begin Extracted entries

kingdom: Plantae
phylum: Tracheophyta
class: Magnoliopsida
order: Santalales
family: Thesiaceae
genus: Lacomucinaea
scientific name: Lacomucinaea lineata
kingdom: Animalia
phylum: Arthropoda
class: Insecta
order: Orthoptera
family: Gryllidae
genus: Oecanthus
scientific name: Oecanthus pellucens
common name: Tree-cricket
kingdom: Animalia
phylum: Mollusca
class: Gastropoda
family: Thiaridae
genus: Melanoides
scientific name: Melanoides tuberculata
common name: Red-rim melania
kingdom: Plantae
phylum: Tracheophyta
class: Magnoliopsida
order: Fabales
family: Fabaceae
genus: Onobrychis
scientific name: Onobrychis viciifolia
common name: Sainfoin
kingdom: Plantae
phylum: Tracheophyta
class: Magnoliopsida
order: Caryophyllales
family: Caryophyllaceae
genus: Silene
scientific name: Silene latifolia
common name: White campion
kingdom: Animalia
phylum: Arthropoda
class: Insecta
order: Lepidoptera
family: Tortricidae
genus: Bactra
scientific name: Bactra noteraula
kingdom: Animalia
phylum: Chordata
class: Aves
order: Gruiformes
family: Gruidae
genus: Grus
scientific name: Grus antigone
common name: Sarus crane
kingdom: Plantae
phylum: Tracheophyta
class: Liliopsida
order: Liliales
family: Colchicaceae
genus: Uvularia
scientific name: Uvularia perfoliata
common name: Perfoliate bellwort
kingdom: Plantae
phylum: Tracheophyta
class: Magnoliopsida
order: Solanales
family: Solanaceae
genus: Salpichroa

end Extracted entries

Short task
Reproduce the data above line for line, without changing anything.

Result for this exercise
kingdom: Plantae
phylum: Tracheophyta
class: Magnoliopsida
order: Santalales
family: Thesiaceae
genus: Lacomucinaea
scientific name: Lacomucinaea lineata
kingdom: Animalia
phylum: Arthropoda
class: Insecta
order: Orthoptera
family: Gryllidae
genus: Oecanthus
scientific name: Oecanthus pellucens
common name: Tree-cricket
kingdom: Animalia
phylum: Mollusca
class: Gastropoda
family: Thiaridae
genus: Melanoides
scientific name: Melanoides tuberculata
common name: Red-rim melania
kingdom: Plantae
phylum: Tracheophyta
class: Magnoliopsida
order: Fabales
family: Fabaceae
genus: Onobrychis
scientific name: Onobrychis viciifolia
common name: Sainfoin
kingdom: Plantae
phylum: Tracheophyta
class: Magnoliopsida
order: Caryophyllales
family: Caryophyllaceae
genus: Silene
scientific name: Silene latifolia
common name: White campion
kingdom: Animalia
phylum: Arthropoda
class: Insecta
order: Lepidoptera
family: Tortricidae
genus: Bactra
scientific name: Bactra noteraula
kingdom: Animalia
phylum: Chordata
class: Aves
order: Gruiformes
family: Gruidae
genus: Grus
scientific name: Grus antigone
common name: Sarus crane
kingdom: Plantae
phylum: Tracheophyta
class: Liliopsida
order: Liliales
family: Colchicaceae
genus: Uvularia
scientific name: Uvularia perfoliata
common name: Perfoliate bellwort
kingdom: Plantae
phylum: Tracheophyta
class: Magnoliopsida
order: Solanales
family: Solanaceae
genus: Salpichroa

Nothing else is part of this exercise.